The Chief is back, Il Capo è tornato. Noel Gallagher e i suoi High Flying Birds si sono esibiti ieri sera al BBC Theatre per un concerto speciale dopo le tre date di Londra che hanno fatto registrare il sold out, con i tagliandi che sono stati venditi in sei minuti. Di fronte a trecento fortunati, l’ex leader degli Oasis, si è cimentato nei pezzi del nuovo album uscito il 18 ottobre e già in testa alla classifiche britanniche, senza disdegnare i grandi classici della sua vecchia band. Polo grigia e jeans scuri, con il suo tipico sorriso nostalgico sul volto, Noel Gallagher ha scherzato con il pubblico in sala, non sono mancati gli accenni al suo Manchester City sempre più vincente e qualche colpo inatteso come la versione di Supersonic acustica. Il concerto è stato aperto proprio da due pezzi degli Oasis, It’s good to be free e Mucky Fingers tratta dal penultimo cd della band di Manchester. Subito dopo è stato il momento delle nuove canzoni che sono già dei successi indiscussi, il singolo da poco uscito If I had a gun e The death of you and me testo dentro al quale qualcuno rintraccia dei riferimenti al fratello Liam e alla loro separazione anche se il cantante ha smentito in diverse occasioni tale chiave di lettura. Chitarra elettrica ma anche acustica, è stato il turno anche di Wonderwall e dell’immancabile Don’t look back in anger passando per The good rebel b-side del nuovo disco per concludere con le intramontabili Talk Tonight e Half the world away canzoni storiche, amate dal pubblico e sempre presenti durante questi concert intimi e per pochi eletti. Un’ora e mezza di bella musica, il tour prosegue senza soste, a fine novembre Noel sarà a Milano anche se per il 2012 indiscrezioni lo vorrebbero ancora nel nostro paese molto probabilmente a Roma e Firenze.
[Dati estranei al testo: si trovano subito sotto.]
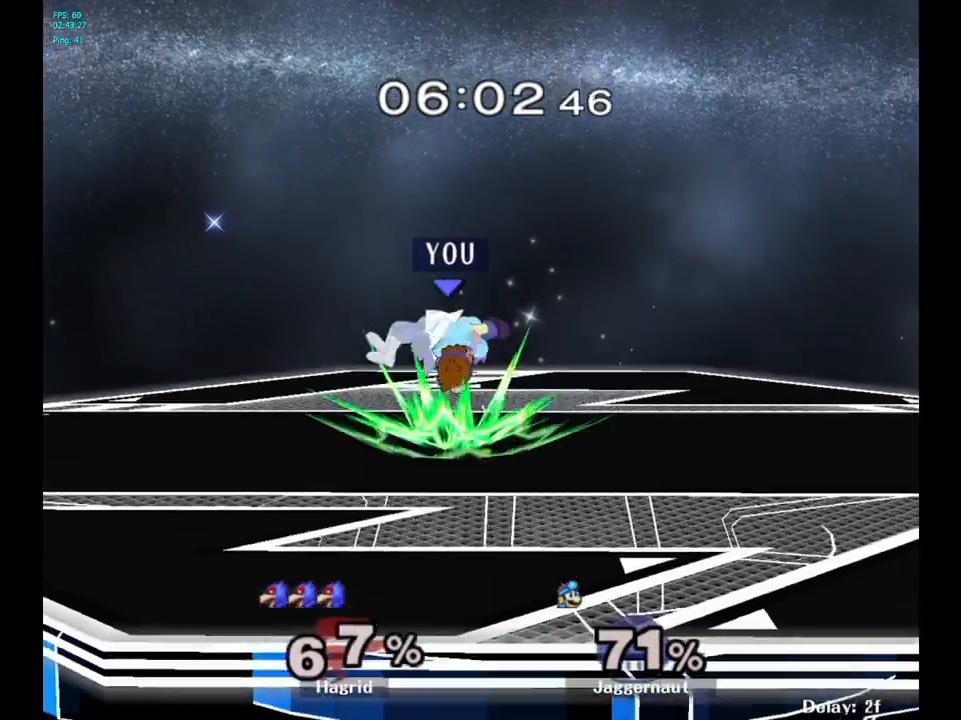
{"buttons": ["Z"], "left_stick": "center", "right_stick": "center", "events": [[283, "left_stick", "left"], [333, "left_stick", "center"], [350, "X", "down"], [350, "Z", "down"], [417, "X", "up"]]}
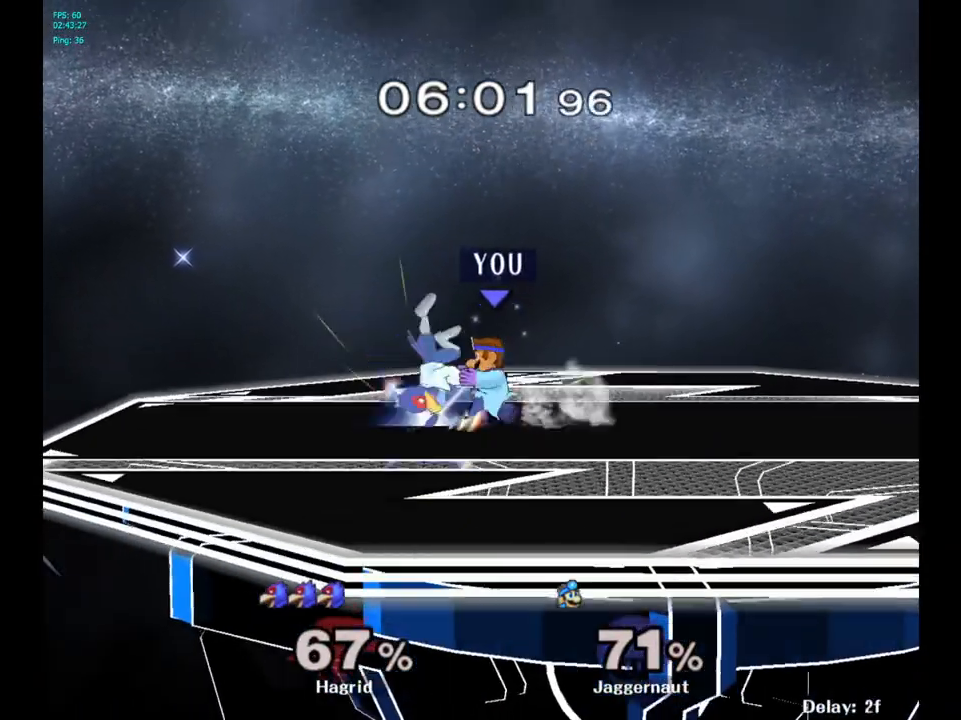
{"buttons": [], "left_stick": "center", "right_stick": "center", "events": [[17, "Z", "up"]]}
Sempre per il prossimo anno, in primavera, dovrebbe uscire l’altro disco che il cantautore inglese ha già dichiarato di aver finito e che avrà delle sfumature di rock psichedelico con qualche esperimento musicale interessante. Mentre le voci su una possibile reunion degli Oasis per il 2015, in concomitanza con il ventennale di What’s the story morning glory?, continuano a circolare, il maggiore dei fratelli Gallagher è ripartito del tutto e con un grande entusiasmo condiviso dai fans e della critica.

Il Capo è tornato e con lui, il suo inconfondibile sound.